A poche ore dall’avvio delle votazioni per l’elezione dei presidenti delle Camere, il sentimento più forte che agita i leader della politica è il sospetto. In una sorta di ‘tutti contro tutti’, nessuno è certo della parola ricevuta dall’avversario e pochi sono certi anche della parola dell’alleato. Il risultato è che le candidature sono ancora in alto mare e anche l’accordo raggiunto nel centrodestra per dare la guida di Montecitorio a un esponente M5S, tenendo per Forza Italia la guida di palazzo Madama, rischia di vacillare sotto l’incrocio dei timori reciproci. Sulla carta Matteo Salvini, Silvio Berlusconi e Giorgia Meloni hanno siglato una intesa per votare un M5s alla Camera e un Fi al Senato.
Per consolidare questa intesa, i leader di centrodestra hanno proposto un incontro con tutti gli altri partiti per giovedì, vigilia della prima seduta delle Camere. Ma il Pd ha rifiutato l’incontro, perché ritiene che il patto tra M5S e centrodestra sia già scritto e che quindi la riunione sia inutile. I grillini da parte loro hanno rispettato un insolito silenzio per tutta la giornata di mercoledì, limitandosi a ribadire che intendono far partire la legislatura ma non hanno la benché minima intenzione di votare un indagato o un condannato, chiudendo così la porta a uno dei nomi proposti dal centrodestra, quello di Paolo Romani.
Il fatto è che nel M5S si teme che il centrodestra, magari con un asse più o meno riservato con il Pd, incassi la presidenza del Senato ma non rispetti poi i patti alla Camera e tagli fuori dalla scelta dei nuovi vertici istituzionali.

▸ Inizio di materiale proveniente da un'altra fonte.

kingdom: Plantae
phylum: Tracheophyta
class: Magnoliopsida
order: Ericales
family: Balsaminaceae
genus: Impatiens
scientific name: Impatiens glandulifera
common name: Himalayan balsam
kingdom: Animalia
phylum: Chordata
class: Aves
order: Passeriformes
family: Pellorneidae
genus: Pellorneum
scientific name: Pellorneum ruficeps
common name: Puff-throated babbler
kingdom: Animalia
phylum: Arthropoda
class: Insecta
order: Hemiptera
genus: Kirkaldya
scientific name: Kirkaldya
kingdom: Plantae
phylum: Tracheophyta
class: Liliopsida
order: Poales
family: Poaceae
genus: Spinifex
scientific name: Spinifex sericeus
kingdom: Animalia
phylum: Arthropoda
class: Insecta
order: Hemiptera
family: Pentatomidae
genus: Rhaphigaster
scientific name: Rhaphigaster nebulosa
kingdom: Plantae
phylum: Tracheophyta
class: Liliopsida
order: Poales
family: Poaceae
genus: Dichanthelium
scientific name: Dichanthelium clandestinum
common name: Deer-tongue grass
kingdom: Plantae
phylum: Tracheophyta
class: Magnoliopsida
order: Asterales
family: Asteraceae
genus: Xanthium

Il Pd teme di essere ‘usato’ per rompere un accordo senza poi ricevere nessun riconoscimento. E anche nel centrodestra Salvini teme che Berlusconi tratti sotto banco con il Pd, mentre il Cavaliere sospetta che il leader leghista voglia accordarsi in realtà con Luigi Di Maio. In un gioco di specchi classico alla vigilia di votazioni che, va ricordato, si svolgono a scrutinio segreto, tutti sospettano di tutti. E le ore che mancano alla effettiva elezione della seconda e terza carica dello Stato sembrano farsi lunghissime. La partita infatti è ad altissima tensione perché è chiaro che in un clima così complicato, la rottura di un patto potrebbe far saltare, oltre ai nervi dei leader, anche eventuali accordi per la formazione del prossimo governo della Repubblica.